Theodore Kingsmill Moore - A Man May Fish
Herbert Jenkins 1960
Written in 1960, but with the quality of the great thirties literature, A Man May Fish has a character all of its own and has to be one of the best books about fishing ever written. This is probably a reflection of the character of the author, an extraordinary man who among many other achievements served as a judge in Irish Supreme Court and who only died a few years ago.
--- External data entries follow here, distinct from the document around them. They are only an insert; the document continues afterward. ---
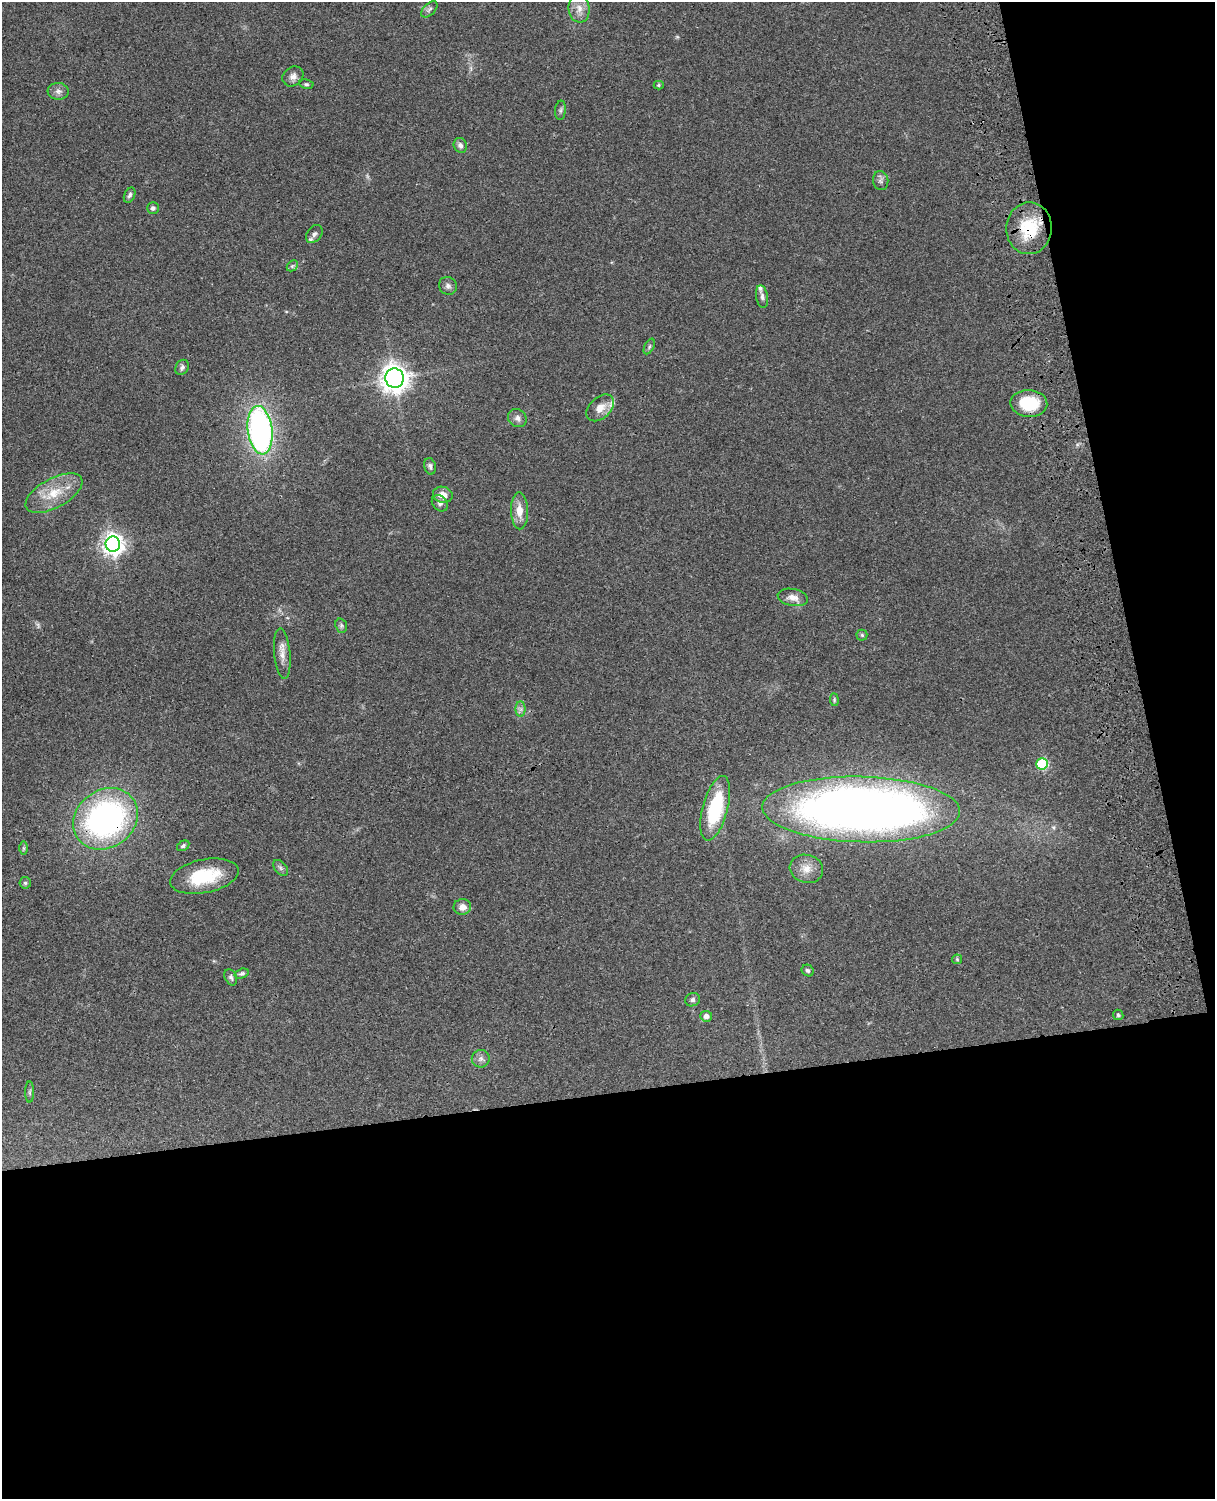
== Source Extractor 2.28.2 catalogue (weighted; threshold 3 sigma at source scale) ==
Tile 12 of 4 x 3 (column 4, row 3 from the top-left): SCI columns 3758-4970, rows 274-1770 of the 5089 x 4925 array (HDU 1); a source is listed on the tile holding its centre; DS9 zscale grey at full resolution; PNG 1217 x 1501 px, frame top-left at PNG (2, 2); each listed source drawn as its Kron ellipse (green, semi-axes under 4 px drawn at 4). Shown black and unused: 33% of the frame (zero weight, under 3 of 4 exposures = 6% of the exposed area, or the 3 px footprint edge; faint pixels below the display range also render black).
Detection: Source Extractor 2.28.2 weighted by HDU 2 'WHT'; one run over the whole footprint, this tile lists its part. Background 0.0807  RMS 0.0059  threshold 0.0267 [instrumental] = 3 sigma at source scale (4.5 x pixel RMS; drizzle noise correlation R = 1.50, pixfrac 1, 0.05/0.05 arcsec/px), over >= 5 px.
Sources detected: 59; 2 too faint to see at this stretch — neither listed nor drawn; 2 inside a brighter listed object's ellipse — not listed separately; the other 55 listed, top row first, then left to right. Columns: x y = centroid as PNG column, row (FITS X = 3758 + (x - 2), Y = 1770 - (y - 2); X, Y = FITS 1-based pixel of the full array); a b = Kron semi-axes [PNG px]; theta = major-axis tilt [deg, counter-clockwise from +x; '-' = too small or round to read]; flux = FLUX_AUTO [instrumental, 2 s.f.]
Kingsmill Moore was a skilled fisherman who had a lifetime's experience of angling for brown trout, sea-trout and salmon in Donegal to draw on. He was the subject of a enough tales to write another book, but my favourite was a comment made by an old man in the West of Ireland, who remarked in Gaelic to his gillie, 'There goes the last of the ould lot and he's sticking it out well.'
The book begins with the statement: 'It may have been fortunate that fishing was not made too easy.' It ends with a frustrating hint at all the other stories he could have told - '... of the magician of Fermoyle (though that was only one of Jamesie's tales); of the house abandoned when the roof was ready because it had been built across a fairy pass; of the lad who described to me how, as a boy, he had been taken away by the fairies and returned by them because he would not eat or drink, none the worse save that he was deaf and dumb for a fortnight - indeed rather the better for the fairies had given him the whisper and the touch for a sick cow; of the fears and hauntings of that wild upland, and the great grey boulders that play grandmother's steps with you as the night closes in.' In between it is solid gold.